Question

Arrange the following compounds according to increasing order of boiling points.
n-$C_4H_9OH$ (A), n-$C_4H_9NH_2$ (B), n-$C_4H_{10}$ (C) and $C_2H_5NHC_2H_5$ (D).

• A. (C)<(D)<(B)<(A)
• B. (C)<(B)<(D)<(A)
• C. (A)<(B)<(D)<(C)
• D. (D)<(C)<(B)<(A)

Hint:

Rank based on intermolecular forces: Alcohol (strongest H-bonds)>Primary Amine>Secondary Amine>Alkane (weakest forces).

Answer 1

The Correct Option is A

To determine the correct order of boiling points, we analyze the intermolecular forces present in each molecule:

1. Identify the types of forces:
- n-butane (C) is non-polar: Van der Waals forces only.
- n-butylamine (B) and diethylamine (D) are polar amines: Hydrogen bonding ($N-H \dots N$).
- n-butanol (A) is a polar alcohol: Strong hydrogen bonding ($O-H \dots O$).

2. Rank by force strength: Hydrogen bonds are much stronger than Van der Waals forces.
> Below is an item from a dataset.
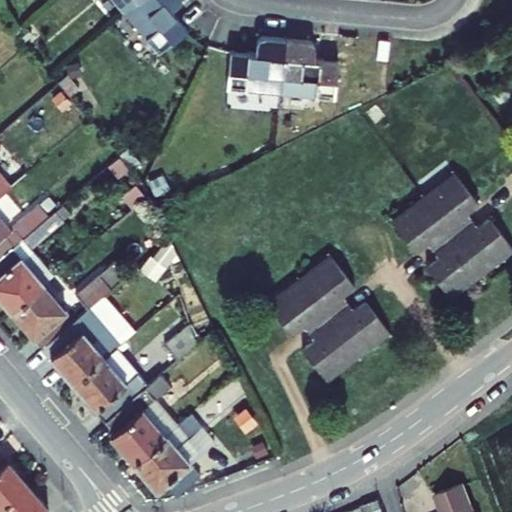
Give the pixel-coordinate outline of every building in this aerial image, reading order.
[(112,0),(122,12),(136,0),(112,0)] [(136,0),(122,12),(157,53),(186,27),(170,7),(178,0),(136,0)] [(227,87),(280,92),(286,39),(257,35),(255,54),(231,51),(227,87)] [(315,42),(286,39),(280,92),(334,98),(338,60),(314,58),(315,42)] [(0,143),(25,171),(85,116),(54,82),(0,132),(0,143)] [(453,298),(511,251),(511,249),(488,219),(476,228),(463,213),(477,202),(455,174),(394,222),(416,251),(427,242),(437,255),(426,264),(453,298)] [(0,257),(22,238),(49,215),(40,204),(9,229),(0,217),(0,257)] [(49,215),(22,238),(30,247),(70,214),(61,204),(49,215)] [(30,247),(22,238),(0,257),(0,297),(10,310),(43,282),(53,273),(30,247)] [(156,282),(177,253),(172,240),(160,245),(140,270),(156,282)] [(324,376),(386,329),(364,300),(352,309),(341,295),(353,286),(331,256),(268,304),(291,334),(303,325),(313,338),(302,347),(324,376)] [(77,293),(88,307),(105,293),(127,275),(115,261),(77,293)] [(74,319),(43,282),(10,310),(41,347),(74,319)] [(41,347),(71,383),(116,346),(121,342),(135,330),(105,293),(88,307),(74,319),(41,347)] [(196,343),(189,324),(166,343),(178,358),(196,343)] [(71,383),(106,421),(148,384),(116,346),(71,383)] [(110,435),(133,462),(177,426),(155,399),(170,386),(161,373),(148,384),(106,421),(114,431),(110,435)] [(191,414),(177,426),(133,462),(158,489),(165,483),(175,496),(201,475),(189,462),(213,441),(191,414)] [(0,507),(27,485),(7,460),(0,466),(0,507)] [(440,511),(473,511),(462,483),(434,494),(440,511)] [(43,511),(48,508),(27,485),(0,507),(0,511),(43,511)] [(348,511),(383,511),(380,499),(348,508),(348,511)]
Therefore, the alkane (C) will have the lowest boiling point. Comparing $O-H$ and $N-H$, Oxygen is more electronegative than Nitrogen, making the hydrogen bonds in alcohol (A) stronger than those in amines (B and D). Thus, (A) will have the highest boiling point.

3. Compare the amines (B and D): Both have similar molecular weights. Primary amines like (B) have two N-H bonds and less steric hindrance, allowing for a higher degree of association than secondary amines like (D). Consequently, n-butylamine (B) has a higher boiling point than diethylamine (D).

The final sequence is: (C)<(D)<(B)<(A).